W ofercie firmy znalazły swoje miejsce także produkty dedykowane stricte dla branży PV. Na czym opierają się Wasze autorskie rozwiązania w tej dziedzinie?

Obserwując rozwijający się rynek instalacji fotowoltaicznych w Polsce, rozszerzyliśmy kilka lat temu swoją ofertę o zabezpieczenia do fotowoltaiki. Były to zarówno ograniczniki przepięć, podstawy bezpiecznikowe do wkładek topikowych, jak i systemy wkładek topikowych o charakterystyce czasowo-prądowej gPV. Uzupełnieniem oferty były również obudowy hermetyczne, w których w/w zabezpieczenia są zamontowane. Tutaj największy rozwój nastąpił w przypadku ograniczników przepięć, a klient ma do wyboru wiele wariantów rozwiązań. Pojawiły się ograniczniki przepięć, gdzie wewnętrzne zabezpieczenia, czyli iskiernik i warystory są połączone w konfiguracji „V” oraz konfiguracji „Y”. W zależności od instalacji, klienci mają do wyboru ograniczniki przepięć, których napięcie robocze występuję w zakresie od DC do 1500V DC. Jedne typy ograniczników stosujemy, gdy obiekt posiada zewnętrzną instalację odgromową, a inne, gdy takiej instalacji nie ma. Oferta jest bardzo szeroka, a mnogość wykonań tych zabezpieczeń pozwala nam dobrze i optymalnie dobrać te zabezpieczenia zarówno do małych instalacji PV, jak i do dużych farm fotowoltaicznych.

 

Poza dostarczaniem produktów także doradzacie, szkolicie. Gdyby miał Pan określić trzy najważniejsze kwestie w zakresie odpowiedniego doboru zabezpieczeń w instalacjach fotowoltaicznych obecnie, co by to było?
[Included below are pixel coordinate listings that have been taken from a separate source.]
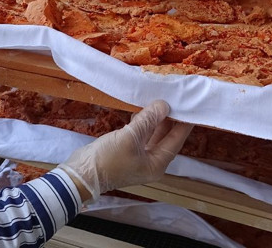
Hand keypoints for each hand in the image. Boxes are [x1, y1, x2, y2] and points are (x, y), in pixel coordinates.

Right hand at [58, 100, 192, 202]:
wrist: (81, 174)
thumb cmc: (108, 159)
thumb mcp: (130, 137)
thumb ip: (148, 120)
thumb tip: (163, 105)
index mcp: (157, 164)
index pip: (176, 140)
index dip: (183, 124)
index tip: (190, 107)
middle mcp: (150, 162)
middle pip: (165, 137)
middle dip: (168, 119)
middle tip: (174, 98)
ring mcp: (137, 157)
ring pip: (151, 135)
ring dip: (153, 119)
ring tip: (158, 99)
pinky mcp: (125, 151)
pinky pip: (139, 135)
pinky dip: (140, 123)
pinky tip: (139, 110)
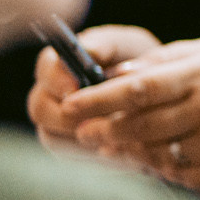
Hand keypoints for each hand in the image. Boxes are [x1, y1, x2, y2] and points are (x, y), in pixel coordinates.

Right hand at [28, 24, 159, 150]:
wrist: (159, 95)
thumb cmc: (139, 62)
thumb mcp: (130, 46)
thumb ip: (107, 45)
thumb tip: (90, 51)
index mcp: (59, 64)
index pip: (46, 70)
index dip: (58, 80)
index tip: (76, 87)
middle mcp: (49, 94)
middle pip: (40, 109)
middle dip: (68, 115)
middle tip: (99, 116)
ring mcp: (55, 122)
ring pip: (52, 136)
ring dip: (81, 135)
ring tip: (115, 131)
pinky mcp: (70, 145)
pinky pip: (72, 154)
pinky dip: (93, 151)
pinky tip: (119, 146)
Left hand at [50, 35, 199, 188]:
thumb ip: (167, 62)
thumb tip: (117, 75)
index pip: (139, 88)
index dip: (98, 98)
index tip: (70, 104)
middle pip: (141, 125)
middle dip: (106, 130)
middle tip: (86, 132)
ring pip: (156, 154)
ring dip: (131, 152)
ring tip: (119, 146)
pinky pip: (180, 174)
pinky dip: (164, 167)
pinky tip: (162, 157)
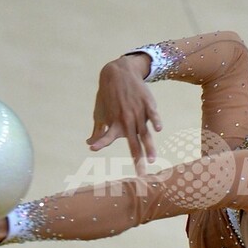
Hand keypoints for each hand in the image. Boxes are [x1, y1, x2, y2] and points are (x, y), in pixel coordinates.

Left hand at [86, 53, 162, 175]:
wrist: (119, 72)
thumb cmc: (108, 96)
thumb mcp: (100, 112)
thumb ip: (98, 131)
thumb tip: (89, 145)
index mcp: (115, 122)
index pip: (107, 136)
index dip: (100, 142)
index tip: (93, 148)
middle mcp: (127, 120)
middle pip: (133, 143)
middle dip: (137, 159)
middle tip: (140, 174)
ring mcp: (138, 112)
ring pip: (144, 133)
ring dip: (148, 147)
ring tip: (151, 160)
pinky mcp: (148, 103)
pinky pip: (152, 114)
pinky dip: (155, 121)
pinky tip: (158, 129)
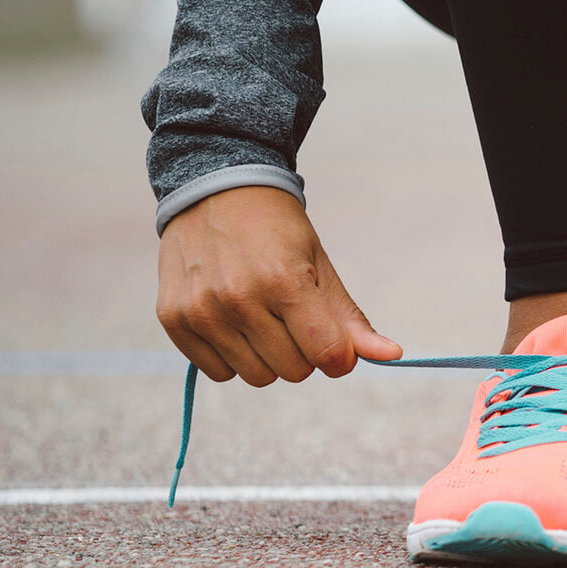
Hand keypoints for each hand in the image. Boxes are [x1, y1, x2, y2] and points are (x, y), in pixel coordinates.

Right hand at [157, 185, 402, 385]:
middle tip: (292, 317)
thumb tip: (393, 356)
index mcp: (283, 281)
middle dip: (303, 352)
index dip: (339, 356)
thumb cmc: (277, 232)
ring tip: (261, 317)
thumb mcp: (321, 266)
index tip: (334, 340)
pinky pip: (217, 373)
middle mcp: (237, 298)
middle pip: (294, 372)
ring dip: (267, 357)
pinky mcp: (173, 319)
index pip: (327, 354)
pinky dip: (232, 357)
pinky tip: (232, 322)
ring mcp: (201, 310)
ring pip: (256, 377)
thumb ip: (351, 319)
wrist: (215, 190)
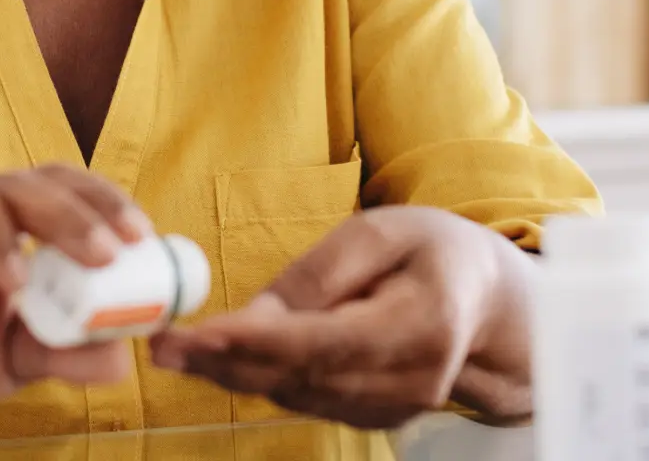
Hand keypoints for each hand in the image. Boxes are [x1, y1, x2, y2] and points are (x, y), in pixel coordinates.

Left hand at [149, 206, 534, 427]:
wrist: (485, 302)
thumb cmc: (433, 252)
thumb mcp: (382, 232)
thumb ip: (318, 274)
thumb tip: (252, 319)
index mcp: (425, 324)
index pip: (328, 342)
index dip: (260, 343)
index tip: (202, 333)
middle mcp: (413, 379)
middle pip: (303, 378)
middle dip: (225, 363)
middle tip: (163, 345)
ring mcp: (396, 407)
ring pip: (298, 395)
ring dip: (232, 375)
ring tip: (176, 348)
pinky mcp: (376, 416)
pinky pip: (308, 399)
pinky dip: (261, 380)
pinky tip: (220, 359)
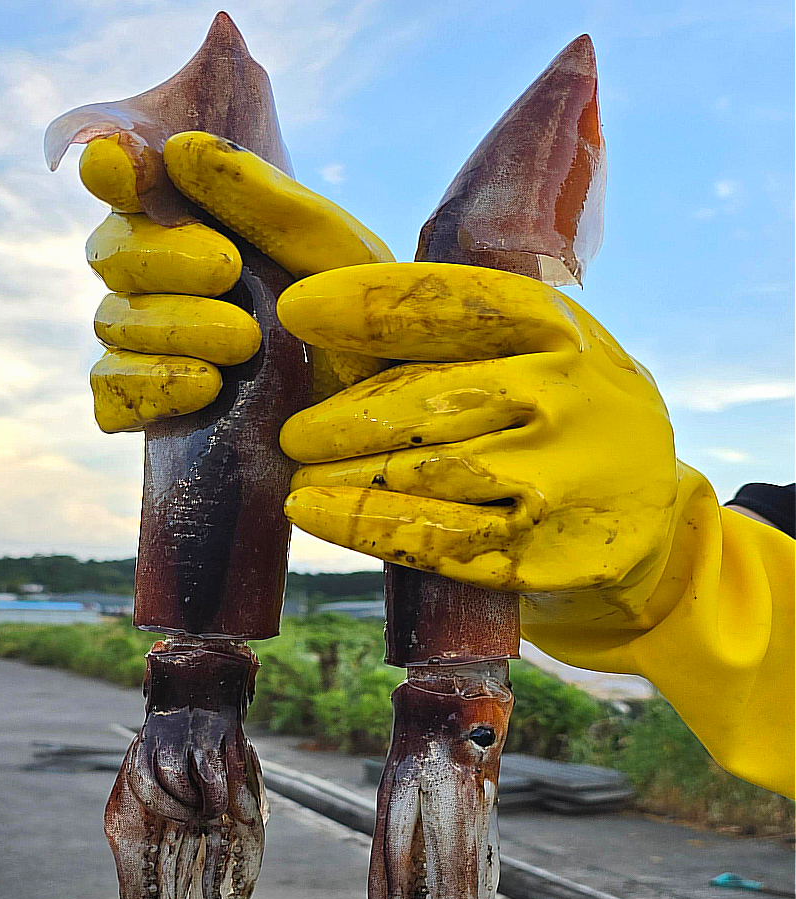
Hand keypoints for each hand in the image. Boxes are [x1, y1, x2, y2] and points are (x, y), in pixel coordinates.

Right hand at [77, 132, 392, 431]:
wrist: (380, 428)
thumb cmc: (363, 329)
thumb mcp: (334, 256)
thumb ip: (263, 200)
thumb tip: (178, 149)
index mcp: (206, 226)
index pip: (133, 185)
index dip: (113, 170)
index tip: (118, 168)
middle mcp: (170, 283)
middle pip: (112, 252)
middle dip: (162, 256)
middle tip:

Podstawową działalnością firmy jest produkcja zabezpieczeń i ich osprzętu dodatkowego. Natomiast naszym klientom oferujemy również szkolenia, na których możemy podzielić się wiedzą naszą oraz Product Managerów pracujących w firmie ETI Polam. Są to najczęściej szkolenia o produktach, ale również o tym, jakie normy i parametry dane produkty muszę spełniać, aby były one bezpieczne dla użytkownika i jego otoczenia. Często klienci sami zwracają się do nas z prośbą o dobór zabezpieczeń tak, aby były one dostosowane do warunków pracy, jak i specyficznych właściwości i wymagań urządzeń, o których wspominałem wcześniej. W przypadku doboru zabezpieczeń do instalacji fotowoltaicznych jest wiele czynników, które należy wziąć pod uwagę. Dobierając ilość modułów fotowoltaicznych w rzędzie, należy wziąć pod uwagę, że w przypadku niskiej temperatury zewnętrznej (np.: -10 st. C.), napięcie całego rzędu modułów może zwiększyć się nawet o 10%. Warto również zwrócić uwagę na fakt, że w każdej instalacji, w której płynie prąd może pojawić się zwarcie. W przypadku instalacji fotowoltaicznej trzeba zastosować wkładki topikowe o charakterystyce gPV, które uchronią instalację, gdy takie zwarcie wystąpi. Istotnym faktem jest również stosowanie odpowiedniej ilości i odpowiednich typów ograniczników przepięć, w zależności od odległości (liczonej w odcinku przewodu) pomiędzy modułami PV a falownikiem. To tylko krótkie informacje, co należy wziąć pod uwagę przy doborze zabezpieczeń. Tak jak wspomniałem wcześniej, szkolimy naszych klientów i mamy również przygotowane szkolenie jak precyzyjnie dobierać zabezpieczenia, na co zwrócić uwagę. Wszelkie powyższe zagadnienia są omawiane w ich trakcie w sposób merytoryczny. Wszystkich zainteresowanych szkoleniem zapraszam do kontaktu z przedstawicielem handlowym ze swojego regionu. Dane kontaktowe można znaleźć na naszej stronie internetowej www.etipolam.com.pl. Na koniec dodam, że wszystkie te zalecenia i uwagi wynikają z obowiązujących norm, które regulują, jakiego typu zabezpieczenia należy stosować w danych warunkach pracy i przy zabezpieczaniu konkretnych urządzeń.

 

Wasza “najświeższa” innowacja to?

Wkładka topikowa jest typowym urządzeniem elektrycznym, które pobiera energię elektryczną i zamienia ją w energię cieplną podczas przepływu prądu elektrycznego. W momencie, gdy energia elektryczna jest zamieniana w ciepło, występowanie wysokiej temperatury w środku zamkniętej obudowy może mieć istotny wpływ na inne urządzenia elektryczne, które zostały w niej umieszczone – powodując ich przegrzewanie, a zatem ich niewłaściwą pracę. Poza tym pojęcie straty mocy to nic innego jak różnica pomiędzy wyprodukowaną lub zakupioną energią elektryczną, a energią dostarczaną lub sprzedawaną użytkownikom końcowym. Firma ETI nieustannie dąży do poprawy jakości oraz parametrów technicznych wyrobów, ze szczególnym naciskiem na obniżanie znamionowych strat mocy wkładek topikowych. Połączenie nowoczesnych technik komputerowych z doświadczeniem pracowników działu rozwoju koncernu ETI umożliwiło nam wyprodukowanie wkładek topikowych, których straty mocy są o kilka procent niższe od strat mocy, jakie wykazują wkładki wiodących producentów bezpieczników topikowych na świecie.

 

 

 

 

BIO ROZMÓWCY:

Tomasz Szymczyk na stanowisku doradcy techniczno – handlowego w firmie Eti Polam pracuje już od 2016 roku. W swojej pracy często spotyka się z osobami, które zajmują się projektowaniem instalacji, prefabrykacją rozdzielnic, wykonawstwem, zarówno w zakresie instalacji elektrycznych jak i fotowoltaicznych. Jego praca to przede wszystkim doradztwo w zakresie odpowiedniego doboru zabezpieczeń na podstawie schematów elektrycznych, ale też prowadzenie szkoleń z produktów znajdujących się w ofercie firmy ETI Polam. W swojej pracy ceni sobie samodzielność i niezależność w działaniu.